*What you should do*.
Write out the following rows exactly as they appear, from the line with "Use the max value" up to and including the line with "What is the sum of the values at Java".

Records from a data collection
=== Begin Enclosure ===

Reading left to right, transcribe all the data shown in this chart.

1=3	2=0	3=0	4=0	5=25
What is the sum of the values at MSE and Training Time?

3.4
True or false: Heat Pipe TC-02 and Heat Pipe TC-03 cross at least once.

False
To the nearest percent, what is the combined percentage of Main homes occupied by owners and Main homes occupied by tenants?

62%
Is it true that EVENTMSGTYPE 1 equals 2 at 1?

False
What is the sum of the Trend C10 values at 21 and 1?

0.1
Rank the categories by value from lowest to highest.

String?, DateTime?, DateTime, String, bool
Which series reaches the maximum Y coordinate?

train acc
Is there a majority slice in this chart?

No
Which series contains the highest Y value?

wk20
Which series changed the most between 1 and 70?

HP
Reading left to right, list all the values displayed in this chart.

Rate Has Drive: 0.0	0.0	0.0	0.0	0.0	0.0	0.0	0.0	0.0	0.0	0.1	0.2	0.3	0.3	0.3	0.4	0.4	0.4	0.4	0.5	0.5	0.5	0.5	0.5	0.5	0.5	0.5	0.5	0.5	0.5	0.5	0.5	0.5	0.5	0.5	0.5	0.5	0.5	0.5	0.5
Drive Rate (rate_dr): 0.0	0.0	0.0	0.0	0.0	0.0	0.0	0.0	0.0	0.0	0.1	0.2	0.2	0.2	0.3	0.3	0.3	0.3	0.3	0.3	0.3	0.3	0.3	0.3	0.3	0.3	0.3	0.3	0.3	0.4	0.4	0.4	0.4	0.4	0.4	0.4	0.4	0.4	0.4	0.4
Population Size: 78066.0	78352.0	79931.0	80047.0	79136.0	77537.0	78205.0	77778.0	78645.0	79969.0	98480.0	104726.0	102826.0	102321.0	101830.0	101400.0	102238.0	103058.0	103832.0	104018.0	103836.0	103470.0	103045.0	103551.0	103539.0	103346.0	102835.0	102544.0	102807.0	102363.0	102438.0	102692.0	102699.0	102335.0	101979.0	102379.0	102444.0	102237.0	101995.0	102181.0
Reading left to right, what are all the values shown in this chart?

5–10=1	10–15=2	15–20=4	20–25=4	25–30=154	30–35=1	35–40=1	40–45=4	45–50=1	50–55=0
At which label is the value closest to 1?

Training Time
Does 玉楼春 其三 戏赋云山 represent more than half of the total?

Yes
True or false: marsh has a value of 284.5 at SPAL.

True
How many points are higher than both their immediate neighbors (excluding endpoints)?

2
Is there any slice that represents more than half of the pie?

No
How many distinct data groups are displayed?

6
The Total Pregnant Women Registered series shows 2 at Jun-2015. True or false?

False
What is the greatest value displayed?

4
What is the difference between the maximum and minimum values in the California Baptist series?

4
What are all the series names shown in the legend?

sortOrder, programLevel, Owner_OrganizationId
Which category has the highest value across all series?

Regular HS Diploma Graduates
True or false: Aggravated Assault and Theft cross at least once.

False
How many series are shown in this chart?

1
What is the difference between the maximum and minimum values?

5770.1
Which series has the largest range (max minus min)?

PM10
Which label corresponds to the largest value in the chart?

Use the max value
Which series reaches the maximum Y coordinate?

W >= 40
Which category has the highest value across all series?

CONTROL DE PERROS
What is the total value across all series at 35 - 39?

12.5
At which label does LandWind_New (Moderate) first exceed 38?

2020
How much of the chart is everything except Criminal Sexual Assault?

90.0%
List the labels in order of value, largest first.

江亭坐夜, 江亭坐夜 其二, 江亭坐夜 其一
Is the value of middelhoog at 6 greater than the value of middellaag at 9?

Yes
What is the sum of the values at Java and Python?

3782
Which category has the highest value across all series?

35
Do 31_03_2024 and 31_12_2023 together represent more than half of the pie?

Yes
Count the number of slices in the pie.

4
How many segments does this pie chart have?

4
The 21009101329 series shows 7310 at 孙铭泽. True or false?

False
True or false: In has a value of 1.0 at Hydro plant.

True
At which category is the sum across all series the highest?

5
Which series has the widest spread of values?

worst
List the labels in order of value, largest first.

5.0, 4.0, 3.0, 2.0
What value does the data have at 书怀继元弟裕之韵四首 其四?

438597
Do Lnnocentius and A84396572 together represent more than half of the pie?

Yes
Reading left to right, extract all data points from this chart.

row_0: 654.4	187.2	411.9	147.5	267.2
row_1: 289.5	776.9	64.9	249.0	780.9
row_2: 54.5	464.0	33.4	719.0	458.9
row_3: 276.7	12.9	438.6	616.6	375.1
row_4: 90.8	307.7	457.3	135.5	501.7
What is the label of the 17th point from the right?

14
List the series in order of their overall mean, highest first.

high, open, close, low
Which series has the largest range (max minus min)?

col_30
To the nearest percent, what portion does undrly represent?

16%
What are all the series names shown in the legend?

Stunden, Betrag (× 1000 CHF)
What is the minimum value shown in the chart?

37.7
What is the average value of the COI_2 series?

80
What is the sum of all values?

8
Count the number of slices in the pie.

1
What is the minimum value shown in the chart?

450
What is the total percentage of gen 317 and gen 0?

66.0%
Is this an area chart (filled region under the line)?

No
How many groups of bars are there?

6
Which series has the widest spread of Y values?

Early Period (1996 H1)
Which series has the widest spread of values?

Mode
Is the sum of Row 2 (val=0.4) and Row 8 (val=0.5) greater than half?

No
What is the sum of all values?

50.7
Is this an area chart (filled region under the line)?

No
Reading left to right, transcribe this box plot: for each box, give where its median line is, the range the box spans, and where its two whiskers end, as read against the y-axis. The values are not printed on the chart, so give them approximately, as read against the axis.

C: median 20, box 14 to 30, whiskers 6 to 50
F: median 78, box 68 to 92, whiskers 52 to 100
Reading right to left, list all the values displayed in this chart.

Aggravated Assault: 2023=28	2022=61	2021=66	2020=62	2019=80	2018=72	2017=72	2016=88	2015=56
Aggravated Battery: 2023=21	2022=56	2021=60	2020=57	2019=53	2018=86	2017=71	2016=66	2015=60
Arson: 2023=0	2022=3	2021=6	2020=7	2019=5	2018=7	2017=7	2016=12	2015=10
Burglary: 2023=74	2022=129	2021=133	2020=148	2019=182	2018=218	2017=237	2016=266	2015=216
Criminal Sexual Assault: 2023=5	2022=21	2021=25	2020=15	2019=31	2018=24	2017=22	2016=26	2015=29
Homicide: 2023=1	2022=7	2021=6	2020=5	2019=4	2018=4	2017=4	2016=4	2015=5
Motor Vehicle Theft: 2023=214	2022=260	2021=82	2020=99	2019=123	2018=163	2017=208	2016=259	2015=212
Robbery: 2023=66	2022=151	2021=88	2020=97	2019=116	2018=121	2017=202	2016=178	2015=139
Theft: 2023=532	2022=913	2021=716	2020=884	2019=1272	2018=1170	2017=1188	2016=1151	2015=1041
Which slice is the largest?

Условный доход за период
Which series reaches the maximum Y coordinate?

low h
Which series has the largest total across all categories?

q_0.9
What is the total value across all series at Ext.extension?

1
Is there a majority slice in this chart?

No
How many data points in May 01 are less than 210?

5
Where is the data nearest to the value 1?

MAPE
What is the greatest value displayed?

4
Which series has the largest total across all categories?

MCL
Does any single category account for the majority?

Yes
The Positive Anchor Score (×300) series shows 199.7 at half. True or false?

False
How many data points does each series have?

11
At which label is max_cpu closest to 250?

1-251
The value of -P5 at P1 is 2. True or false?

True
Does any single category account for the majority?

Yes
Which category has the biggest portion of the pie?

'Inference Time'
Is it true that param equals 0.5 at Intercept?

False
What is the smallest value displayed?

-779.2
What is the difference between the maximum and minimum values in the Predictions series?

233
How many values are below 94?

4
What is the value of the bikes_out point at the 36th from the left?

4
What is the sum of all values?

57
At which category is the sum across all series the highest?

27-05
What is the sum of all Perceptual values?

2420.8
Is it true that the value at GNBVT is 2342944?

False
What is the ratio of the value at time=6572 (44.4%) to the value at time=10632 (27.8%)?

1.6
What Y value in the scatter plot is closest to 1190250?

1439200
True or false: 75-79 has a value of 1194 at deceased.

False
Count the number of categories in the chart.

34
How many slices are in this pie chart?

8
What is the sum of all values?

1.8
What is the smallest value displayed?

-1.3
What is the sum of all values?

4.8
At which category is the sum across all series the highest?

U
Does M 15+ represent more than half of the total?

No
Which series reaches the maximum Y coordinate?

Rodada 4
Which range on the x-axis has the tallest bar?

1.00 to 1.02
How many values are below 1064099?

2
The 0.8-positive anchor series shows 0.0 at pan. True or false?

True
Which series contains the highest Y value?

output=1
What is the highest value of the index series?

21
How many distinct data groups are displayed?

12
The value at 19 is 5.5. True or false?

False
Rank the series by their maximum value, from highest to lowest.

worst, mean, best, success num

=== End Enclosure ===

*Expected output*.
Use the max value
Which series reaches the maximum Y coordinate?

W >= 40
Which category has the highest value across all series?

CONTROL DE PERROS
What is the total value across all series at 35 - 39?

12.5
At which label does LandWind_New (Moderate) first exceed 38?

2020
How much of the chart is everything except Criminal Sexual Assault?

90.0%
List the labels in order of value, largest first.

江亭坐夜, 江亭坐夜 其二, 江亭坐夜 其一
Is the value of middelhoog at 6 greater than the value of middellaag at 9?

Yes
What is the sum of the values at Java and Python?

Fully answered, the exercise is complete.